Il partageait avec Henry Dunant l’idée d’aller vers une codification de la guerre. Pour ce qui est du traitement des prisonniers, l’Emir avait une longueur d’avance sur Dunant dont l’action donna naissance au Mouvement international de la Croix-Rouge, fondé en 1863.
Mohamed Chérif Sahli, biographe de l’Emir, écrivait dans son livre « Abdelkader, chevalier de la foi », que l’Emir cherchait à humaniser la guerre qu’il menait contre l’Armée d’occupation française, en publiant un décret, à travers l’ensemble du territoire qui reconnaissait son autorité, dans lequel il exhortait ses soldats à ne pas répondre à la sauvagerie de l’occupant par des pratiques similaires.

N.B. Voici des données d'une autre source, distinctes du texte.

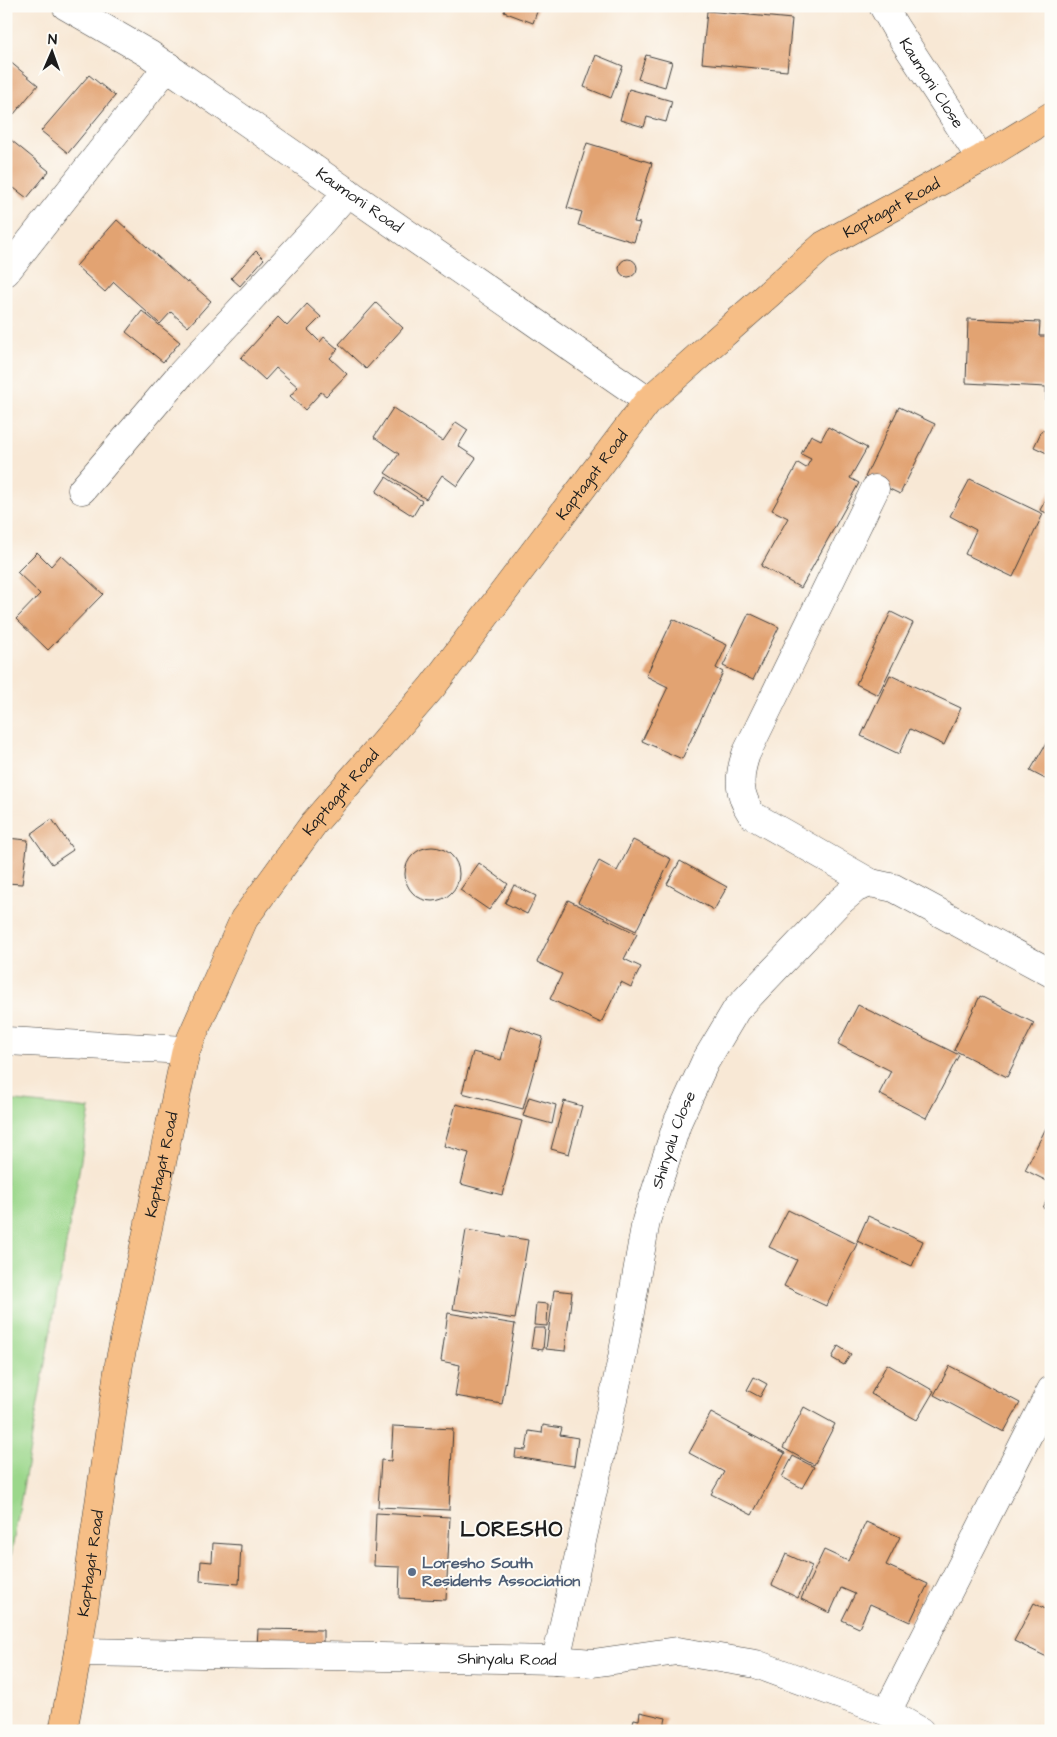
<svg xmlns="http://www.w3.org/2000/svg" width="1057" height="1737" viewBox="0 0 1057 1737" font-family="'Architects Daughter',sans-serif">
  <rect width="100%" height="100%" fill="#fdfcf7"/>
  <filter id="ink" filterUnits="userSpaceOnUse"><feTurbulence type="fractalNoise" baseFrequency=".02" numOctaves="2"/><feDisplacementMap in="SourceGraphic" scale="10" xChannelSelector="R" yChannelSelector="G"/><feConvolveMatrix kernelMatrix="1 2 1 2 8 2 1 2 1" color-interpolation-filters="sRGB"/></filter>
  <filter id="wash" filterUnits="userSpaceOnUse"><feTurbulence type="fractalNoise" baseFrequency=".0096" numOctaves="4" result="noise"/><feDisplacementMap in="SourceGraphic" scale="20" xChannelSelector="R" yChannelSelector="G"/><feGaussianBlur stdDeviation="1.12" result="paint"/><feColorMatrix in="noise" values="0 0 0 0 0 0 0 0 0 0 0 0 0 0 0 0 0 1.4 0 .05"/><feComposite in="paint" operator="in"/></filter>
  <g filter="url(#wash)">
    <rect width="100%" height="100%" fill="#f8e8d5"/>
    <!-- green -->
    <path fill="#9bd78b" stroke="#5c7a54" d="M6,1100L90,1109L6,1584Z"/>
    <g id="blocks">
      <!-- building -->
      <path fill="#e2a372" d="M506,6H539L533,23L504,12Z
        M707,11L792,19L787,71L702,63Z
        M596,55L623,66L611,98L584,87Z
        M646,55L672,62L665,87L638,79Z
        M9,61L38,85L14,114L6,108V63Z
        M89,75L115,96L68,153L41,131Z
        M629,89L672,101L666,122L647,117L644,127L620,120Z
        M6,136L49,171L27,198L6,182Z
        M587,143L652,163L634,222L640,223L634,242L578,225L582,212L567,208Z
        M117,220L187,283L188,281L211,301L188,327L171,312L160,324L114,282L105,292L76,266Z
        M256,251L264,259L240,286L231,278Z
        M619 268a9 9 0 1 1 18 0a9 9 0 1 1-18 0Z
        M376,303L403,328L366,369L339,344Z
        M307,304L321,317L308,330L320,342L324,337L338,349L330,358L347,374L326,396L321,392L305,410L290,396L298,387L276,368L265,380L241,358L278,317L287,326Z
        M142,311L180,342L163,362L126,332Z
        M968,319L1040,322L1039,336H1051V422H1046V387L966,383Z
        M899,407L935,424L900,494L865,477Z
        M393,408L443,441L456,422L468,430L458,446L476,458L457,486L442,475L426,499L385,473L399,454L374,437Z
        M828,427L867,448L850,478L859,483L801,588L761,566L788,518L772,510L798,463L806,468L811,459L801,454L811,435L821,440Z
        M1042,430L1051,434V455L1034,447Z
        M386,477L422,501L413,516L376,492Z
        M970,479L1043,514L1013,577L965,554L976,530L950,516Z
        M1051,490V515L1040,510Z
        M37,552L51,566L61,555L103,594L48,650L16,619L40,594L17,572Z
        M891,612L913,623L878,695L856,684Z
        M749,613L779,627L753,680L723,666Z
        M673,619L727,645L716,668L723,672L682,759L642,741L668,687L646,676Z
        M890,675L961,708L944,745L910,729L899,754L861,736Z
        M1051,735V782L1030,771Z
        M52,819L73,850L52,864L31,834Z
        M6,838L28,840L22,884L6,883Z
        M633,840L671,859L636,931L578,902L599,861L617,871Z
        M405 874a27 27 0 1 1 54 0a27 27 0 1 1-54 0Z
        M680,861L727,887L714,910L667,884Z
        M479,863L508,884L489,910L460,890Z
        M514,885L536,896L527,914L505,903Z
        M568,900L637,934L624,959L641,967L631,987L621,982L601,1023L550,999L562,974L537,962Z
        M980,996L1034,1023L1007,1077L954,1050Z
        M858,1005L959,1055L926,1118L879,1094L891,1071L838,1044Z
        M510,1026L543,1037L523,1109L462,1093L473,1052L501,1060Z
        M529,1097L556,1105L552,1124L523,1116Z
        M564,1101L582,1106L569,1154L551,1149Z
        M456,1104L522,1121L502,1195L461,1184L469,1153L444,1146Z
        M1046,1128L1051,1131V1183L1025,1170Z
        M1051,1191V1212L1043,1208Z
        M788,1210L857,1244L826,1306L784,1286L797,1260L769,1247Z
        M868,1216L923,1241L912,1266L857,1241Z
        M466,1230L528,1240L515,1319L453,1309Z
        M554,1290L572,1292L565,1351L546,1349Z
        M536,1303L548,1304L547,1326L534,1325Z
        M448,1313L515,1324L502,1404L455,1396L460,1365L441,1361Z
        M534,1328H545L543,1350L531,1348Z
        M838,1346L851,1354L844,1365L832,1358Z
        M887,1364L934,1391L917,1420L871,1394Z
        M950,1366L1020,1403L1004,1432L934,1395Z
        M754,1377L767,1384L760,1397L747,1390Z
        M804,1407L835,1424L814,1465L783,1448Z
        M711,1413L785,1453L752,1515L711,1494L724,1472L689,1453Z
        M543,1425L562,1428L560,1435L578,1438L574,1466L515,1457L516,1449L526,1450L529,1431L542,1433Z
        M393,1426L453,1429L449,1510L378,1507L381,1460L391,1461Z
        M793,1456L814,1467L802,1488L782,1477Z
        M376,1513L450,1517L446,1600L399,1598L400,1567L374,1566Z
        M866,1522L900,1537L886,1565L928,1584L910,1622L870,1604L859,1628L842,1620L855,1594L841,1588L830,1613L801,1599L824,1550L848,1561Z
        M213,1543L241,1545L239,1584L200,1581L201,1561L212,1562Z
        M786,1554L812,1566L798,1598L772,1585Z
        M1034,1603L1051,1612V1659L1014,1641Z
        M258,1629L323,1630V1649L257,1647Z
        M640,1712L666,1718L663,1731H631L634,1719L639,1720Z"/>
    </g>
  </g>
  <g filter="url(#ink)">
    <use href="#blocks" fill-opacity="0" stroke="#3d3b38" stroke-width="1"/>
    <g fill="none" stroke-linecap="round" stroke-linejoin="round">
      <defs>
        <g id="minor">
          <path id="s1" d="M66,6L149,54L648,401"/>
          <path id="s2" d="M883,6L895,27L981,159"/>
          <path d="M6,272L168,66"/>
          <path d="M82,490L180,375L320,224L348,192"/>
          <path d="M871,883L752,815C738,794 738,777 746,754L875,489"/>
          <path d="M6,1041L186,1050"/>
          <path id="s3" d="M78,1652L556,1660L593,1663L677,1651L756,1664L887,1712L920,1731"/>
          <path id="s4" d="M556,1660L622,1358L646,1221L678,1121L705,1062L736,1010L836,905L856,888L871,883L894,888L1051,973"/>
          <path d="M887,1712L1051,1390"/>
        </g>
        <g id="major">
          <path id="s5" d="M63,1731L78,1652L119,1364L186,1050L244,919L314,823L432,687L648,401L824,245L981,159L1051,116"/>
        </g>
      </defs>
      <!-- minor casing -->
      <use href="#minor" stroke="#3d3b38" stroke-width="29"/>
      <!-- major casing -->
      <use href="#major" stroke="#3d3b38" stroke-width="29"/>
      <!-- minor -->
      <use href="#minor" stroke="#fff" stroke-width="28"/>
      <!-- major -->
      <use href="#major" stroke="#f6be86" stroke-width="28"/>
    </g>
  </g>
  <!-- markers -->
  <circle fill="#5c6f8a" stroke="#fdfcf7" stroke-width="2" cx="412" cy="1572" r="5"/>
  <g text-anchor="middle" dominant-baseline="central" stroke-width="4" stroke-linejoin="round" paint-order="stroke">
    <!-- street labels -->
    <g font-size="16" fill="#1c1c1c" stroke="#fdfcf7">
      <text stroke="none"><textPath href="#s2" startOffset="91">Kaumoni Close</textPath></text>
      <text stroke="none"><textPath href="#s1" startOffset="352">Kaumoni Road</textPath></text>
      <text stroke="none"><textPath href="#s5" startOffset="1805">Kaptagat Road</textPath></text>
      <text stroke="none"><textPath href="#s5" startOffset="1400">Kaptagat Road</textPath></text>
      <text stroke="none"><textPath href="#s5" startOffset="995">Kaptagat Road</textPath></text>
      <text stroke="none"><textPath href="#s4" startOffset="534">Shinyalu Close</textPath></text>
      <text stroke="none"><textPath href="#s5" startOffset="575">Kaptagat Road</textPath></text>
      <text stroke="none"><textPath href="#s5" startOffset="170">Kaptagat Road</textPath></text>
      <text stroke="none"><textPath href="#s3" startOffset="429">Shinyalu Road</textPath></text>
    </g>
    <!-- service labels -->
    <g font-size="16" font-weight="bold" fill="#4e5e75" stroke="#fdfcf7" text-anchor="start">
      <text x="422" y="1563">Loresho South<tspan x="422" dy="18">Residents Association</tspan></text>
    </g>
    <!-- district labels -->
    <g font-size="21" font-weight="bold" letter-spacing="1" fill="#1c1c1c" stroke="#fdfcf7">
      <text x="512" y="1529">LORESHO</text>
    </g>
  </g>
  <!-- margin -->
  <rect width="1057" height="1737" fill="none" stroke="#fdfcf7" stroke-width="25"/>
  <!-- north arrow -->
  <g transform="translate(52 52) rotate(2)" stroke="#fdfcf7" stroke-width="4" paint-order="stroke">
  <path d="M0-4L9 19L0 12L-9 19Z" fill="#1c1c1c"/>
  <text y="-8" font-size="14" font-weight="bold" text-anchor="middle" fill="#1c1c1c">N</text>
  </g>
</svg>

« Tout Arabe qui amènera vivant un soldat français recevra pour récompense la somme de huit dourous (à). Tout Arabe qui aura un Français en sa possession sera tenu de le bien traiter et de le conduire le plus promptement possible, soit devant le Khalifa, soit devant l’Emir lui-même. Dans le cas où le prisonnier aurait à se plaindre de mauvais traitement l’Arabe n’aura droit à aucune récompense ».
« A la suite de cette décision, un soldat algérien, s’adressant à Abdelkader, lui demande : Quelle récompense pour un prisonnier vivant ? huit dourous – Et pour une tête coupée ?- Vingt cinq coups de bâton sur la plante des pieds ».
L’Emir Abdelkader apparaît en pionnier comme en témoigne l’extrait de cette correspondance adressée vers 1845 par l’Emir à Monseigneur Dupuch, archevêque d’Alger : « (…) Envoyez un prêtre dans mon camp. Il ne manquera de rien. Je veillerai à ce qu’il soit honoré et respecté comme il convient (…). Il priera chaque jour avec les prisonniers, il les réconfortera, il correspondra avec leurs familles. Il pourra ainsi leur procurer le moyen de recevoir de l’argent, des vêtements, des livres, en un mot tout ce dont ils peuvent avoir le désir ou le besoin.
« A une seule condition : dès son arrivée ici, il doit solennellement promettre, une fois pour toutes, de ne jamais faire aucune allusion, dans ses lettres à l’emplacement de mes bivouacs, ou à mes mouvements tactiques (…) ».
Il fut également parmi les précurseurs du dialogue entre les religions.
La coexistence entre des personnes issues de différentes confessions était un principe intangible chez lui.
Il illustra sa vision, lorsqu’il évita un bain de sang en secourant les chrétiens de Syrie des assauts de la communauté druze. Le transfert des cendres de l’Emir Abdelkader, le 5 juillet 1966, de Damas à Alger fut une occasion pour les Algériens qui venaient de célébrer l’anniversaire du recouvrement de leur indépendance, de se souvenir de cet homme qui a été le premier à poser les jalons de l’Etat algérien moderne. Le retour des cendres du leader de la résistance algérienne à l’occupation française, décédé le 26 mai 1883, fut accueilli triomphalement par la population.